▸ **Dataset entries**
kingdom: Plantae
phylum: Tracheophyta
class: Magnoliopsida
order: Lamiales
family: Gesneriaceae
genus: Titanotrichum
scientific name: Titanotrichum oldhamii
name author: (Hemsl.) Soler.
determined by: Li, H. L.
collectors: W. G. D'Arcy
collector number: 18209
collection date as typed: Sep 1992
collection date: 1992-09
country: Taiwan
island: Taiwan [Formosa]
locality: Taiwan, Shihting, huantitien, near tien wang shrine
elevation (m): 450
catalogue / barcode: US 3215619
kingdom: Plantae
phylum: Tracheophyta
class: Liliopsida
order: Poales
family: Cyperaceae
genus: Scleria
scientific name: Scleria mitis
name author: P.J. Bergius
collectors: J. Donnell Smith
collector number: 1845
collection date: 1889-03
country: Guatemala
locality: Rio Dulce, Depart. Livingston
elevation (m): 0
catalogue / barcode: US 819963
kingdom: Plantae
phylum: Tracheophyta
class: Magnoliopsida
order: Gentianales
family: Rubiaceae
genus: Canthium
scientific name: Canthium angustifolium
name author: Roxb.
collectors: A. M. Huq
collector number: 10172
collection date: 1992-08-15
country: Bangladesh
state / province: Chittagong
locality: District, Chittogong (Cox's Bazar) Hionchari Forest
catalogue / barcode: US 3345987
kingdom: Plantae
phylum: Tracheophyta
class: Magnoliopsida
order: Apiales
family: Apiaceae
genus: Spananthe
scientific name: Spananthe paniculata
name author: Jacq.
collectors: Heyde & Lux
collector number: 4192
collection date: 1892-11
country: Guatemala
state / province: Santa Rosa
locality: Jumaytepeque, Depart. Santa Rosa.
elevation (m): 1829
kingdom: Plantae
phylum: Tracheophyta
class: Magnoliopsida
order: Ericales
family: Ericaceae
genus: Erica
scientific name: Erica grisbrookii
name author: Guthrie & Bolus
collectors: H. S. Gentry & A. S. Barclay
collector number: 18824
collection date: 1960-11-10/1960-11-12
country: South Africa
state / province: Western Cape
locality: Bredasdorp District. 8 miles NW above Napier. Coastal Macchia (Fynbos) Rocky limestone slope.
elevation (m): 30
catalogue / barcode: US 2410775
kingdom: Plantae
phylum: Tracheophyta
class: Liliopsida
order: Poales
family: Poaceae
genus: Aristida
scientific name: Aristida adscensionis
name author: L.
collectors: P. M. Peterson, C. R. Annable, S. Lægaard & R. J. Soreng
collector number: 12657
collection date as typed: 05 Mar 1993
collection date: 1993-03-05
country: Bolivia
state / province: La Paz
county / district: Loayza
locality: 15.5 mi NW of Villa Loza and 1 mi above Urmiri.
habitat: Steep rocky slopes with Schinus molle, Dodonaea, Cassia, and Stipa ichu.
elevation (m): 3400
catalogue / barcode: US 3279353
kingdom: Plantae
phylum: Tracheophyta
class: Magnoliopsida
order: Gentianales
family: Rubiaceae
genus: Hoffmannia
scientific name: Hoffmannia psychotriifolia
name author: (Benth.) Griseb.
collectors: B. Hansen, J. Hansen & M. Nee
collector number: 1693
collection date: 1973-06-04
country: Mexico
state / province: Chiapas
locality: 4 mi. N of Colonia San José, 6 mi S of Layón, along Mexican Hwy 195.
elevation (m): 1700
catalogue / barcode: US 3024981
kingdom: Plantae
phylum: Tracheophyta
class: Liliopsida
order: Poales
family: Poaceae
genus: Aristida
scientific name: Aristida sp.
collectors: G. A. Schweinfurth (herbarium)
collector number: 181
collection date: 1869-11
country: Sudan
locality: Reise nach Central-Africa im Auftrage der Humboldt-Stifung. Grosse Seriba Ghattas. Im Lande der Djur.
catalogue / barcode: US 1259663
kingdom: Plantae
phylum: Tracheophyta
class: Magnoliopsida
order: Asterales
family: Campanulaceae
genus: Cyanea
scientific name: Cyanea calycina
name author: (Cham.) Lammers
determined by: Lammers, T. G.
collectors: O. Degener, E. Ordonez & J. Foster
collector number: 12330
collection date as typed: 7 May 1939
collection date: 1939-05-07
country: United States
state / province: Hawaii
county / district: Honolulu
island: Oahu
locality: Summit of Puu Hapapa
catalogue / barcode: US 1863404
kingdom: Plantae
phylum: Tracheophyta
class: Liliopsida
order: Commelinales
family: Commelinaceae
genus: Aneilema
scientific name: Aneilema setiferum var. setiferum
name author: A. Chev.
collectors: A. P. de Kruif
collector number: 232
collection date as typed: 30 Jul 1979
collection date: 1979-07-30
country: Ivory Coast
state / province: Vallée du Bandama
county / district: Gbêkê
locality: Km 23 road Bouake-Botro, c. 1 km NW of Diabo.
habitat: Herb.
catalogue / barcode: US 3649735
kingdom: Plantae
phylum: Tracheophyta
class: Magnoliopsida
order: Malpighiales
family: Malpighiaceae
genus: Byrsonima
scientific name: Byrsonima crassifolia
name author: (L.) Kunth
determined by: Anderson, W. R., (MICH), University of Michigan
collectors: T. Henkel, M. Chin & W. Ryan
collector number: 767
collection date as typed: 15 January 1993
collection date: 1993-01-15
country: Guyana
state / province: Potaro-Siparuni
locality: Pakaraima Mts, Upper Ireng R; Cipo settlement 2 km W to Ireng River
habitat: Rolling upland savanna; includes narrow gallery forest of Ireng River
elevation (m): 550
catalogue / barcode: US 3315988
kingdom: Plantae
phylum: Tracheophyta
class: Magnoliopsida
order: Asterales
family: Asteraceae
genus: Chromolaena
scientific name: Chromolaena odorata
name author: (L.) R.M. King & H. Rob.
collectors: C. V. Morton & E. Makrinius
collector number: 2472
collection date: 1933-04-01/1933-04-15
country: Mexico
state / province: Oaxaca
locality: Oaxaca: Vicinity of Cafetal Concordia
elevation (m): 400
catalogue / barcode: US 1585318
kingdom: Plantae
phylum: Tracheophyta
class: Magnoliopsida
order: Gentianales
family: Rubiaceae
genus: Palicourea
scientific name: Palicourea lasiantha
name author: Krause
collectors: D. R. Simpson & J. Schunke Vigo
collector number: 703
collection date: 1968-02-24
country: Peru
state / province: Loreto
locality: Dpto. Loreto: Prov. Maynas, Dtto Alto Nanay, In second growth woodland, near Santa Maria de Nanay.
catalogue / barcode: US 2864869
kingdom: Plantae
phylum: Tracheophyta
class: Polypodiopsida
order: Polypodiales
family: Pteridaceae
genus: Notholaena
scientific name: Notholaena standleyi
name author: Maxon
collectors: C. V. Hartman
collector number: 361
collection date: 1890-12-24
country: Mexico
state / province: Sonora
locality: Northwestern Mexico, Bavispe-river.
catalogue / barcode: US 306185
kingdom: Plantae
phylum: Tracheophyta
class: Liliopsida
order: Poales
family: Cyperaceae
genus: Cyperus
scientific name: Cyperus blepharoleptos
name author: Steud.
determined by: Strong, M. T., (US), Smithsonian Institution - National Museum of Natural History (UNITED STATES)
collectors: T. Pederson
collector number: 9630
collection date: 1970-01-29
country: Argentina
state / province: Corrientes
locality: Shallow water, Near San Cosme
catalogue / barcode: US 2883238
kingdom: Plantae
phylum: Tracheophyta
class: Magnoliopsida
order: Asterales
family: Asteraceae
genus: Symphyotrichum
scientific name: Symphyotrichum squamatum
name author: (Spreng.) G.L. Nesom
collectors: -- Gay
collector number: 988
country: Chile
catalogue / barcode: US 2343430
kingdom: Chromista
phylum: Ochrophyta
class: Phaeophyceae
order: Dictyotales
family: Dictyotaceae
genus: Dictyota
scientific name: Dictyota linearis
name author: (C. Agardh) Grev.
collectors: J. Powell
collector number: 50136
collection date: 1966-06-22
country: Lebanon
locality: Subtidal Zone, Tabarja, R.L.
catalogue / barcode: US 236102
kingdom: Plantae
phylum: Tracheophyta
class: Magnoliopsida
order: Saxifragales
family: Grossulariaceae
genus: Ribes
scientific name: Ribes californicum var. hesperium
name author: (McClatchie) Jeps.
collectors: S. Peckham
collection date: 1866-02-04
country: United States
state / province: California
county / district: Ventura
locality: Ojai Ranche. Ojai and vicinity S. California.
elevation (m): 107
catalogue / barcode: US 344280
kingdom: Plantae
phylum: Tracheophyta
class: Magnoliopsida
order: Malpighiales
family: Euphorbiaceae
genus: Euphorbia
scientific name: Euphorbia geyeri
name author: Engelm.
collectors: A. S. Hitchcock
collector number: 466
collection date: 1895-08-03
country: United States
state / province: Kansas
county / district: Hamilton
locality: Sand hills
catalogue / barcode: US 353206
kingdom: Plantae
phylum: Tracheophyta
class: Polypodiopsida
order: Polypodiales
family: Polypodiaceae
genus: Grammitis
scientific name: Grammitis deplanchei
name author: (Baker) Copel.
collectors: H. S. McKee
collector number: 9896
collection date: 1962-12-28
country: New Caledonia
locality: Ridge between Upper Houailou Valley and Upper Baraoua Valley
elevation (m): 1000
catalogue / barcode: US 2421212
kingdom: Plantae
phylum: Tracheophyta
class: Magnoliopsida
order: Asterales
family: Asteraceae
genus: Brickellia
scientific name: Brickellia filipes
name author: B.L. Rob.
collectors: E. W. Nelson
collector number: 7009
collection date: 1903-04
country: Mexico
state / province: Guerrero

▸ **DIRECTIONS FOR THIS TASK**
Rewrite the records from the first line through the line containing "island: Taiwan [Formosa]", substituting "collector no." for "collector number" and keeping everything else unchanged.

▸ **WRITTEN SOLUTION**
kingdom: Plantae
phylum: Tracheophyta
class: Magnoliopsida
order: Lamiales
family: Gesneriaceae
genus: Titanotrichum
scientific name: Titanotrichum oldhamii
name author: (Hemsl.) Soler.
determined by: Li, H. L.
collectors: W. G. D'Arcy
collector no.: 18209
collection date as typed: Sep 1992
collection date: 1992-09
country: Taiwan
island: Taiwan [Formosa]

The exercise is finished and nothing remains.